Elizabeth Rowley

Personal information
- Full name: Elizabeth Olive Rowley
- Born: 6 May 1949 (age 77)
- Height: 1.75 m (5 ft 9 in)

Netball career
- Playing positions: C, WA, WD
- Years: National team / Caps
- 1967–1969: New Zealand / 1

Medal record
Representing New Zealand
World Netball Championships
| Gold medal – first place | 1967 Perth | Tournament |

= Elizabeth Rowley (netball) =

New Zealand netball player

Elizabeth Olive Rowley (born 6 May 1949) is a former New Zealand netball player. She was a member of the New Zealand team at the 1967 World Netball Championships, when New Zealand won the tournament for the first time.

==Early life==
Rowley was born on 6 May 1949, the daughter of Helen Fay Rowley (née Scott) and Rewi Thomas Graham Rowley who farmed in the Clifden area of Southland.

==Netball career==
Rowley first played representative netball for Southland when she was 16 years old.

After the 1966 national championships, Rowley was one of 21 players named as trialists for the national team to travel to the 1967 World Netball Championships in Perth. She was duly selected after the trials held in March 1967, and was the youngest member of the squad. At the tournament, Rowley only played in one match, in the mid-court against Singapore.

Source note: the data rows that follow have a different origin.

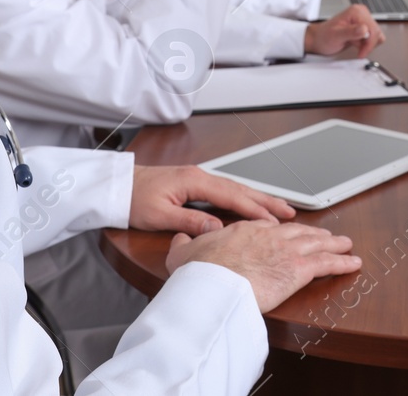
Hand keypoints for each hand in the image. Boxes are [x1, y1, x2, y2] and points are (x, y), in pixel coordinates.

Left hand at [130, 165, 294, 235]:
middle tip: (290, 211)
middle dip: (267, 200)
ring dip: (258, 199)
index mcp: (194, 181)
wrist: (117, 186)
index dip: (255, 209)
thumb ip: (189, 222)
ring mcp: (199, 179)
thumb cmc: (133, 199)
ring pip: (236, 189)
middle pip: (241, 189)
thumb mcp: (158, 215)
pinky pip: (227, 191)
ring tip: (280, 209)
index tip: (274, 221)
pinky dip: (244, 198)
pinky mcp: (195, 184)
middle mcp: (201, 176)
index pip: (232, 196)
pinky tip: (253, 206)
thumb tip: (217, 230)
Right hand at [166, 219, 361, 312]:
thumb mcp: (183, 253)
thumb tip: (180, 237)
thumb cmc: (199, 272)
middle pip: (297, 232)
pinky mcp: (298, 268)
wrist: (213, 283)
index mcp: (244, 230)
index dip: (280, 231)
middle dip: (313, 233)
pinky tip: (353, 262)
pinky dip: (343, 262)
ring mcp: (286, 250)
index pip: (268, 227)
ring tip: (345, 244)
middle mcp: (269, 235)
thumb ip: (185, 243)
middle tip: (325, 234)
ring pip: (317, 243)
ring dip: (334, 244)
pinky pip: (328, 263)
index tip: (287, 232)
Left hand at [304, 4, 383, 57]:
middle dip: (368, 44)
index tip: (362, 53)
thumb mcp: (336, 36)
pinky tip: (357, 44)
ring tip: (355, 45)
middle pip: (376, 31)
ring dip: (368, 44)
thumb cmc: (324, 37)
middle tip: (358, 50)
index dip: (369, 43)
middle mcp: (361, 13)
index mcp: (356, 12)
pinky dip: (367, 44)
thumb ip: (351, 32)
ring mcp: (363, 20)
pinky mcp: (364, 27)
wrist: (319, 40)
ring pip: (377, 35)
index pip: (372, 29)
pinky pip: (373, 37)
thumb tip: (364, 29)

The 1967 world championship team was inducted into the New Zealand Sports Hall of Fame in 1996.

Rowley moved to Christchurch in 1967 to study to become a dental nurse, and played for the Hagley club. The following year, she was selected to be a Canterbury representative player. Rowley graduated from the School for Dental Nurses in February 1969, and she returned to Southland.

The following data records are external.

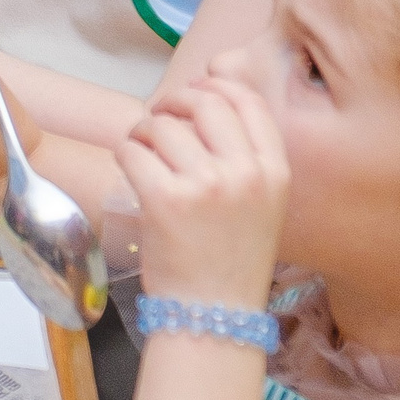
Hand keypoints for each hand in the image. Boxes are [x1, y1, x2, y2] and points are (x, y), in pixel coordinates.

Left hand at [116, 76, 288, 307]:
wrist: (214, 315)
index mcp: (275, 172)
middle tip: (158, 116)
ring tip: (142, 151)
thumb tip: (203, 97)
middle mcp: (245, 174)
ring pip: (161, 125)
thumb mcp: (261, 204)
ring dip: (142, 131)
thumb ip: (242, 156)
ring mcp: (206, 185)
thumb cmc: (230, 258)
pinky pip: (132, 150)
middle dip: (173, 100)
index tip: (194, 89)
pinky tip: (130, 169)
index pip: (248, 101)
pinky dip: (124, 153)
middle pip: (204, 102)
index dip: (216, 84)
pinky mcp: (165, 199)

In June 1969, Rowley was a surprise selection in the national squad chosen to play two tests against the touring Australian team. She had initially been omitted from the trials, but was included as she had been a member of the 1967 team to Australia, although her play on that tour was described as being "extremely disappointing". Subsequently, she did not appear in either of the two tests.

==Later life==
In 1971, Rowley married Timothy Colin Story, who farmed Venlaw Station, east of Edendale, in partnership with his brother. She later lived in Coromandel, and Queenstown. She participated in the 1988 Golden Oldies World Netball Festival in Brisbane, playing in a team alongside Robyn Broughton and Elva Simpson.